La VAE pour la rentrée 2011 ?

Alors, d’autres perspectives se dessinent. L’Union nationale des associations d’Ibode (Unaibode) demande notamment de supprimer l’obligation d’exercer pendant deux ans avant de commencer les études spécialisées, qui freine certaines motivations. « Une fois leurs études finies, les infirmières s’installent, ont des enfants, et n’ont pas forcément envie de repartir se former alors qu’elles l’auraient fait volontiers dans la foulée de leurs études à l’Ifsi », souligne la présidente de l’association. Mais la suppression de ces deux années préalables transformerait les études d’Ibode, lorsqu’elles seraient effectuées juste après le DE, en formation initiale… à la charge des conseils régionaux qui croulent déjà sous les dépenses ! La proportion d’infirmières qui pourraient opter pour cette continuité devrait cependant être faible, estime Charline Depooter, présidente de l’Unaibode.
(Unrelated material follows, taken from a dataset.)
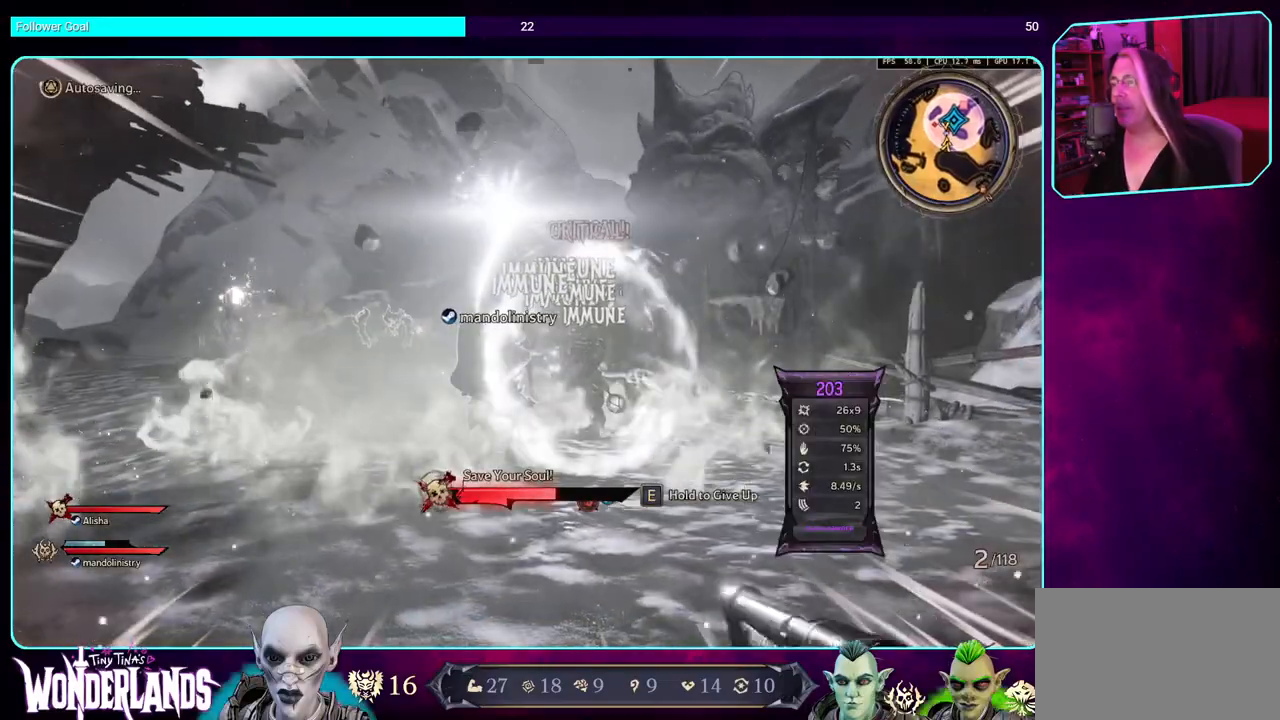
{"keys": [], "mouse": ["left"], "events": []}
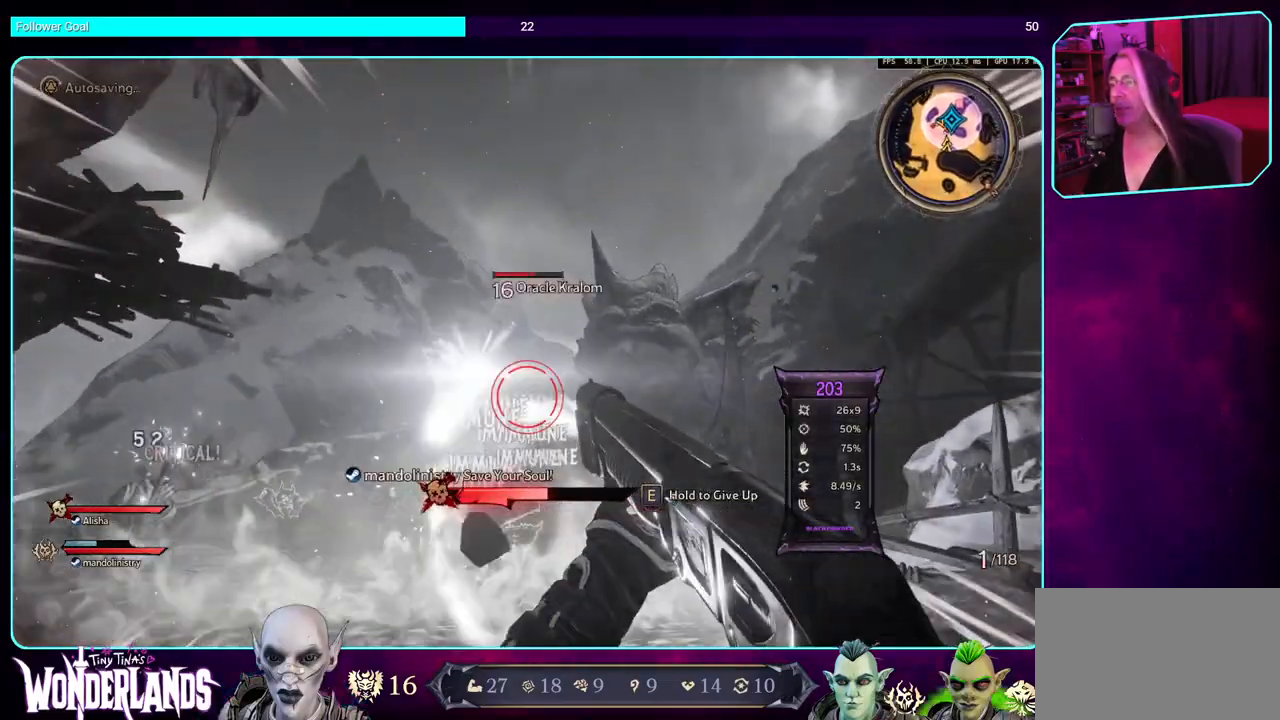
{"keys": ["w"], "mouse": ["left"], "events": [[200, "mouse_left", "up"], [467, "mouse_left", "down"], [467, "w", "down"]]}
Certains attendent, depuis 2006, que la validation des acquis de l’expérience (VAE) promise se mette en place, afin de convertir en diplôme les connaissances et le savoir-faire gagnés sur le terrain… De l’avis de l’Unaibode comme de l’Ordre infirmier, la VAE, qui pourrait entrer en vigueur à la rentrée 2011, ne résoudra pas le problème car ce processus, tel qu’il se profile, est loin de n’être qu’une formalité… Il consistera à valider, en cinq ans, le même référentiel de compétences que celui sur lequel devraient se baser les futures études d’Ibode (lire l’encadré p. 24). Le cursus fait en effet l’objet d’une réingénierie complète afin d’être intégré au système licence– master-doctorat (LMD).

Master or not master ?

Les partenaires envisagent de l’organiser sur quatre semestres, mais l’Unaibode n’a pas obtenu des pouvoirs publics l’assurance que le diplôme obtenu au final aura le grade de master. Et pour protester contre le « mutisme » du ministère de la Santé sur ce sujet, l’association a cessé de participer aux réunions concernant ce dossier. Depuis octobre 2010, les travaux sont donc totalement bloqués.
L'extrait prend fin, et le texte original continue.